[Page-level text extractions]
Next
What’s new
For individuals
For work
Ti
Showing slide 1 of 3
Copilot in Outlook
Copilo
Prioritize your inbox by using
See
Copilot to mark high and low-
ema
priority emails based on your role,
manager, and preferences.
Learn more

==

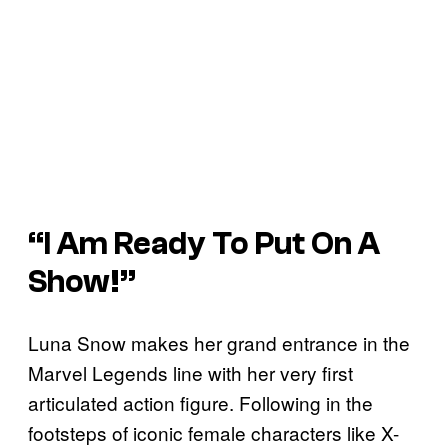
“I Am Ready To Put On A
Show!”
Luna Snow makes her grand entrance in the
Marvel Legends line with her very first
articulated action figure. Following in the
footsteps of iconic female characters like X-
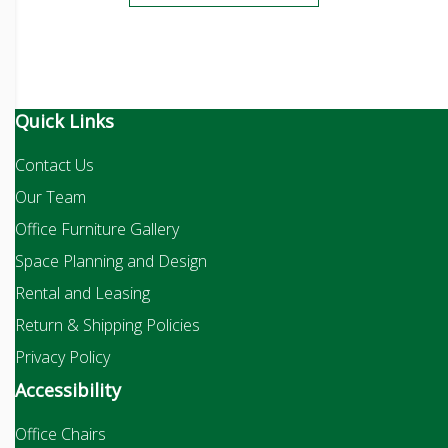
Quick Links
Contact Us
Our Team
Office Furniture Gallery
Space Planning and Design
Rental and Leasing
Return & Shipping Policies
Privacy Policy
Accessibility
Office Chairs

PROBLEM TO SOLVE.
Above are entries with pictures among them. Write out exactly the lines from the one containing "Marvel Legends line with her very first" through the one containing "Office Chairs", ends included, and leave those pictures out.

EXERCISE SOLUTION.
Marvel Legends line with her very first
articulated action figure. Following in the
footsteps of iconic female characters like X-
Quick Links
Contact Us
Our Team
Office Furniture Gallery
Space Planning and Design
Rental and Leasing
Return & Shipping Policies
Privacy Policy
Accessibility
Office Chairs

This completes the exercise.